A reader writes in:
I had joint advisors. I'm going into my third year post-PhD. When it comes to letters, I know I need a letter from each adviser. But many places only allow one to upload three letters these days. So I end up being somewhat hamstrung by having to use two of my slots for adviser letters.
Proposed solutions:
(1) Ask them to write a joint letter.
(2) Cheat and get someone to paste their two letters into one pdf, then upload that to my interfolio. When I want, then, I can get a two-fer this way.
(3) Some other brilliant solution proposed by a reader.

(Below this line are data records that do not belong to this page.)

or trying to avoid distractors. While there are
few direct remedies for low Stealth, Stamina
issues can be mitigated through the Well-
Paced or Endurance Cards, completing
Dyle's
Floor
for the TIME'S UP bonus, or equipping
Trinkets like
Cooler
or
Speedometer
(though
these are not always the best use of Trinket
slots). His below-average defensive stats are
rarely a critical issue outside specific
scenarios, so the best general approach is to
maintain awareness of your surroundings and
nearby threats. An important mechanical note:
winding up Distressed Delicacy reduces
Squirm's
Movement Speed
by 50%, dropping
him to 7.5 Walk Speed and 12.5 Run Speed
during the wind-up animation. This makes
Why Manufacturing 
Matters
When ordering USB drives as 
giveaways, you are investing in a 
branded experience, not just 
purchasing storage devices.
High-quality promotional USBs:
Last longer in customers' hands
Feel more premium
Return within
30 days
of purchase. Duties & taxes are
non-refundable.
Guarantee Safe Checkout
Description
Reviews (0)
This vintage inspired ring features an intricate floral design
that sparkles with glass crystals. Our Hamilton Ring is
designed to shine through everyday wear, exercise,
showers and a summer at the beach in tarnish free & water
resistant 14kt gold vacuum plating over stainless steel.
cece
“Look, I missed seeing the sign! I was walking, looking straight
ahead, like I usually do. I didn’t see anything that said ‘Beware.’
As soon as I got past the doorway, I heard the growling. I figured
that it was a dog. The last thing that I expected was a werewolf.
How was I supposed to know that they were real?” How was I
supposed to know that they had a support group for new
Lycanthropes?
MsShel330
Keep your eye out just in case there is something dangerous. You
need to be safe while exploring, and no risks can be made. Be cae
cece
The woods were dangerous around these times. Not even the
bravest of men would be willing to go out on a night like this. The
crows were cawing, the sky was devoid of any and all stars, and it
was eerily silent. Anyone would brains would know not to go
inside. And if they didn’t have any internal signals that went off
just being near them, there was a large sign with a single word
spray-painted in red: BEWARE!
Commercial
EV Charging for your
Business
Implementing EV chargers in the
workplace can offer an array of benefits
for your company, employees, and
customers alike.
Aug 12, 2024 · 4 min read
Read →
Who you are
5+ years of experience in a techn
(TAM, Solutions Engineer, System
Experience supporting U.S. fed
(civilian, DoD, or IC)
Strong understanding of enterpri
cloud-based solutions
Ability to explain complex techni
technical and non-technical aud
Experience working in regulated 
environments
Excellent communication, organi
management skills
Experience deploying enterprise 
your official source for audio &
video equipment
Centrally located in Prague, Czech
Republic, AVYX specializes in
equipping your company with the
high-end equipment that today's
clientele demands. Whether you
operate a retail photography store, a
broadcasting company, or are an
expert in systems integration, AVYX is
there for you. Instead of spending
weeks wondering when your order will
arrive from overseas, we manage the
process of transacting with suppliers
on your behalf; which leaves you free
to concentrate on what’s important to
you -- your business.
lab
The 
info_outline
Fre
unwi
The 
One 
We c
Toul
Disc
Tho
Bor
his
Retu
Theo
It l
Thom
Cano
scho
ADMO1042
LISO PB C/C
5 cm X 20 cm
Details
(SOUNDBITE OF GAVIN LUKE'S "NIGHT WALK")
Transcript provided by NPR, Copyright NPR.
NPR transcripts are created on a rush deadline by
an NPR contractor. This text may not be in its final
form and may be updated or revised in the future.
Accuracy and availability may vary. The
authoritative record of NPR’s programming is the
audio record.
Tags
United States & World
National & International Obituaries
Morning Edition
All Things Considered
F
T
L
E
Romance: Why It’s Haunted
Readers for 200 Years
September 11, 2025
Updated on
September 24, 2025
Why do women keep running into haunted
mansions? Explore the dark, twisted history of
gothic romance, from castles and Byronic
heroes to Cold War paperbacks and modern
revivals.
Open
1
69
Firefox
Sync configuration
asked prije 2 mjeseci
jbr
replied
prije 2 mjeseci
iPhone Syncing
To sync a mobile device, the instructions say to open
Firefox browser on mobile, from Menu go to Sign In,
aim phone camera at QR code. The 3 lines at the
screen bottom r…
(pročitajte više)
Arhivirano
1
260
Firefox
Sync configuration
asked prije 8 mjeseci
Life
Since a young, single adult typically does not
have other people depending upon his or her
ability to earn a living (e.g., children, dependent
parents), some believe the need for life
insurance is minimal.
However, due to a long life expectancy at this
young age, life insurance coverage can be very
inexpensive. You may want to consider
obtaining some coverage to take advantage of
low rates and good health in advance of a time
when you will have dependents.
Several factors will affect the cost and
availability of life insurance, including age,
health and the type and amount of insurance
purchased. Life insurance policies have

I think this is a great query. My final couple years on the market, I had seven recommendation letters – two from my dissertation committee, four outside letters, and a teaching letter from my current department chair. I often ran into the problem this reader describes, applying to jobs that would only accept three letters to be uploaded, and feeling unsure about what to do. Which letters should I upload? Since my letters were confidential, I couldn't exactly read them, which left me with no clue which letters to upload. Basically, I usually just picked three at random–or, at least, whichever three I guessed were the most complimentary of me as a candidate. I then hoped that the committee might request the other letters in my CV. But obviously, this is not exactly a solution to the problem–and having served on multiple search committees since then, it seems to me very unlikely that committees might solicit additional letters (at least in part due to their institution requiring all applicants to be evaluated on the basis of the same materials).
So, then, what should candidates with more than three letters do? I still don't have a very good answer. Do you? Are any of this reader's three ideas good ones? I suspect there are quite a few job-candidates out there who could use some help here, so if you feel like you do have a good answer, please share!